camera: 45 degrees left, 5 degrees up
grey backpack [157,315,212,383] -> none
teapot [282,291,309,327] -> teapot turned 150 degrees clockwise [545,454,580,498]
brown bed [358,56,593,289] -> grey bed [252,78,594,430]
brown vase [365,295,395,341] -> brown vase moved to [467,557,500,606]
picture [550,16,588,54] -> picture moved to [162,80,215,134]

==

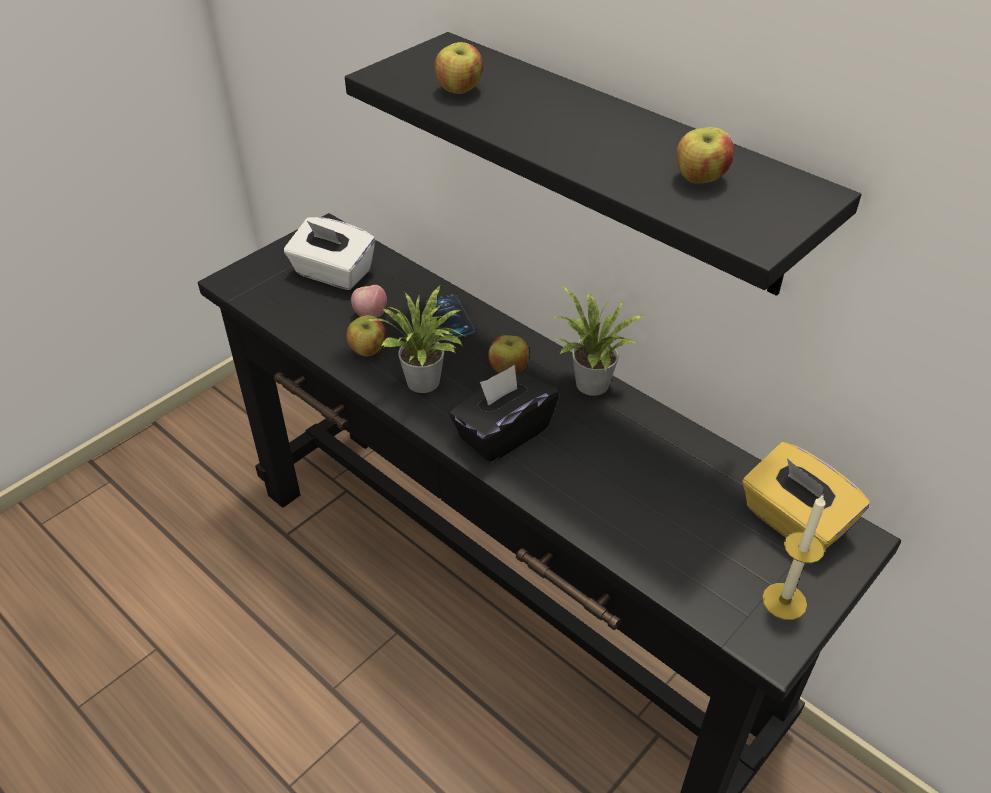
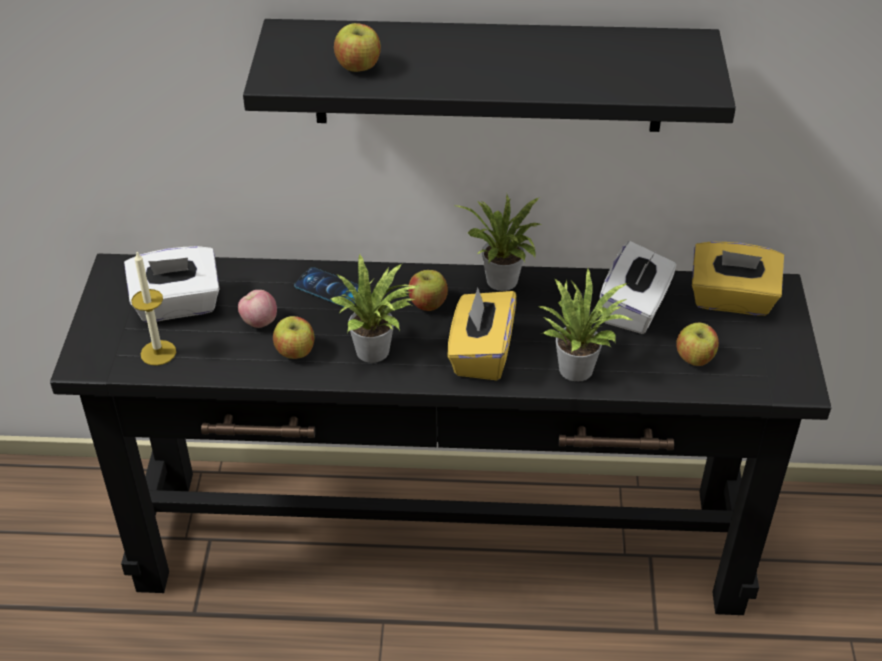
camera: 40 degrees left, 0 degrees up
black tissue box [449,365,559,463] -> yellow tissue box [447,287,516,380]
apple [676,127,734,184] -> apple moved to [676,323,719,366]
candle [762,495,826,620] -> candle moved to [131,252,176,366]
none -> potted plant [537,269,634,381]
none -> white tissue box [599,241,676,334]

*Work to be completed*
Print, without alteration, only the lines above between the one holding "camera: 45 degrees left, 5 degrees up" and the one holding "brown vase [365,295,395,341]", inclusive.

*Your response*
camera: 45 degrees left, 5 degrees up
grey backpack [157,315,212,383] -> none
teapot [282,291,309,327] -> teapot turned 150 degrees clockwise [545,454,580,498]
brown bed [358,56,593,289] -> grey bed [252,78,594,430]
brown vase [365,295,395,341] -> brown vase moved to [467,557,500,606]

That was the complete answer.